I got tired of attempting to get shell scripts to produce valid JSON. You’ve likely seen something like this before:

echo '{"name":"Jane"}'

It gets merrier if an element contains an environment variable: open double, close single, add variable, open single, blergh.

A here! script will do it as will a a printf(1), but neither much improve legibility, and if strings contain quotes, it becomes almost impossible to make a script produce JSON.
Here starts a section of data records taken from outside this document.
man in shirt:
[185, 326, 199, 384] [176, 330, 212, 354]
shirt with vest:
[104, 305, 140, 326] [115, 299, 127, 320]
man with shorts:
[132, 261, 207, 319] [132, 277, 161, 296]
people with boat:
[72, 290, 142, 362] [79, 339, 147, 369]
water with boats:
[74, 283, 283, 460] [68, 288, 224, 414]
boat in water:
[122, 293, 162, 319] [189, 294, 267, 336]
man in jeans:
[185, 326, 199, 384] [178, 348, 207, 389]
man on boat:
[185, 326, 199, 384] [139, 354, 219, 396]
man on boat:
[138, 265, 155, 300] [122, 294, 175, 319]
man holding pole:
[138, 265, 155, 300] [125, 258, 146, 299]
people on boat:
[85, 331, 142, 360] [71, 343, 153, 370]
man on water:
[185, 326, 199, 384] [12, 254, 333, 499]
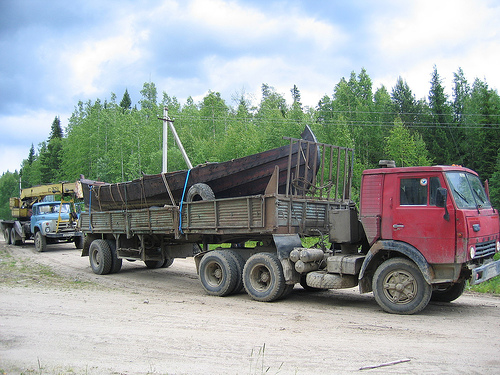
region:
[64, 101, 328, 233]
a boat out of water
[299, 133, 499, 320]
a dirty truck cab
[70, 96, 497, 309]
at least a 14 wheeler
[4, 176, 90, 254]
an old blue truck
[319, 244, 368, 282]
a large fuel tank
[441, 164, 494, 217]
visible windshield wiper path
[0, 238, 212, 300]
a muddy road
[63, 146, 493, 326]
a truck parked in a rural area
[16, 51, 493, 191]
a forest of evergreen trees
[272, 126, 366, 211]
a metal railing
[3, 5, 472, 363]
The picture is taken outside.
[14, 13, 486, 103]
The sky is blue with white clouds.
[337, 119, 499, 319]
The truck's cab is red in color.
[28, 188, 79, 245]
The truck's cab is blue in color.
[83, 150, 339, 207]
The truck is hauling a wood boat.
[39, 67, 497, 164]
The green trees are high and full of leaves.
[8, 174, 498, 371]
The truck are driving on dirt.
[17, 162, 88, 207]
The truck has a yellow crane on top.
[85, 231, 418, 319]
The truck's wheels are black but covered in dust and dirt.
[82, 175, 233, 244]
The straps holding the boat are blue in color.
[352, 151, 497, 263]
RED TRUCK CABIN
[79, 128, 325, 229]
TOWING AN OLD WOODEN BOAT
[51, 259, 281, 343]
WORN DIRT ROAD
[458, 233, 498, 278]
FRONT GRILLE OF A RED TRUCK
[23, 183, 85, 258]
BLUE TRUCK BEHIND LARGER TRUCK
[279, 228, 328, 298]
CYLINDERS LOADED ON TRUCK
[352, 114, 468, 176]
PINE TREES IN DISTANCE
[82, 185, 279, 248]
OLD STEEL FLATBED TRUCK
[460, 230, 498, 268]
HEADLIGHTS ON A RED TRUCK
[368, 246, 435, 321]
WHEEL CAP ON TRUCK TIRE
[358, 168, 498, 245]
the front of truck is red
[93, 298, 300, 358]
the ground is sandy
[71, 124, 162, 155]
the trees are green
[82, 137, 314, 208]
the boat is on the truck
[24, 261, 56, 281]
patches of grass on ground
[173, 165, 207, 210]
blue rope tying the boat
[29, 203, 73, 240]
the truck has a blue head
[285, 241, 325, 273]
three cylinders resting on the tire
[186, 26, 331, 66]
the sky is cloudy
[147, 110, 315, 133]
electric wires in the sky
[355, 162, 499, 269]
the cab of the front truck is red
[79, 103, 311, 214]
the truck is hauling a boat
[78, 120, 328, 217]
the boat is made of wood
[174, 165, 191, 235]
a blue rope holds the boat in place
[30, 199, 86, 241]
the cab of the truck in the back is light blue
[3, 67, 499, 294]
the trees behind the trucks are green and leafy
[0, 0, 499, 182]
the sky is bright with puffy white clouds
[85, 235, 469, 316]
the truck has many very dirty tires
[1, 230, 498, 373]
the road is dirt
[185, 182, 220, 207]
there is a tire in the bed of the truck next to the boat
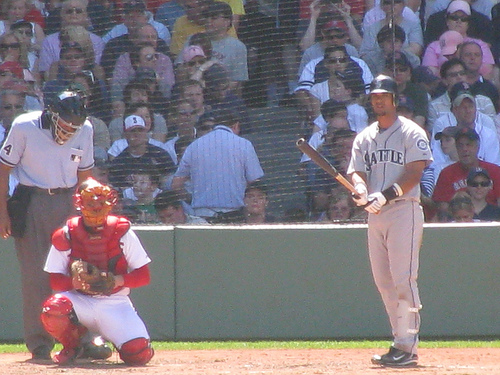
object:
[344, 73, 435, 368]
batter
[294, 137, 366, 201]
bat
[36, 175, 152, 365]
catcher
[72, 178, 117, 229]
facemask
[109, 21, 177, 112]
people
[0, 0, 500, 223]
net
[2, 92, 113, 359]
umpire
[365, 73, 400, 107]
helmet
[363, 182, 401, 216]
glove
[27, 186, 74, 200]
belt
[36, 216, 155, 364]
uniform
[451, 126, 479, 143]
hat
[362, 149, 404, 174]
writing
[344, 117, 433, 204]
jersey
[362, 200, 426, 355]
pants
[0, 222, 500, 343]
wall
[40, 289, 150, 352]
pants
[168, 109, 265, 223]
man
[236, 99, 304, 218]
stairs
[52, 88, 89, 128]
helmet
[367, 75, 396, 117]
head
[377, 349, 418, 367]
shoes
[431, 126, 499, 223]
man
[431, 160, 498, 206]
shirt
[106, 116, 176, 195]
man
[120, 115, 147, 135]
hat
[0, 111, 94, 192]
shirt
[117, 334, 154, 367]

printf '{"name": "%s"}\n' "Jane"

Logo

Enter jo:

$ jo name=Jane
{"name":"Jane"}

The idea occurred to me late at night, and I don’t know why this has taken so long to happen:

$ jo time=$(date +%s) dir=$HOME
{"time":1457195712,"dir":"/Users/jpm"}

Bam! Jo tries to be clever about types and knows null, booleans, strings and numbers. It does arrays, and it pretty-prints on demand:

$ jo -p -a spring summer winter
[
   "spring",
   "summer",
   "winter"
]

Inspired by a comment on HN, I added another hack: if a key’s value begins with an opening brace ({) or a bracket ([]) we attempt to decode JSON from it; this allows jo to add objects or arrays (use -a!) to itself. Watch:

$ jo -p name=JP object=$(jo fruit=Orange point=$(jo x=10 y=20) number=17) sunday=false
{
   "name": "JP",
   "object": {
      "fruit": "Orange",
      "point": {
         "x": 10,
         "y": 20
      },
      "number": 17
   },
   "sunday": false
}

jo also supports nested types natively:

$ jo -p number=17 pass=true geo[lon]=88 geo[cc]=ES point[]=1 point[]=2 geo[lat]=123.45
{
   "number": 17,
   "pass": true,
   "geo": {
      "lon": 88,
      "cc": "ES",
      "lat": 123.45
   },
   "point": [
      1,
      2
   ]
}

Why did I do this? I need lots of JSON for testing OwnTracks, and this just looks better in scripts.

$ jo _type=location \
   cog=$((RANDOM % 360)) \
   t=u \
   lat=48.85833 \
   lon=2.29513 \
   acc=5 \
   tid=JJ \
   tst=$(date +%s) | mosquitto_pub -t owntracks/jjolie/test -l

A suggestion by Andrew Bibby brought along the possibility of obtaining JSON element values from files, so I added @file to read a file (sans traling newline or carriage return) into a value as well as something which I use a lot, convert binary files to base64, using the %file syntax:

$ jo _type=card name="Vanessa" face=%vanessa.png
{"_type":"card","name":"Vanessa","face":"iVBORw0KGgoAAA ... QmCC"}

And it has a man page. Go get it. Jo!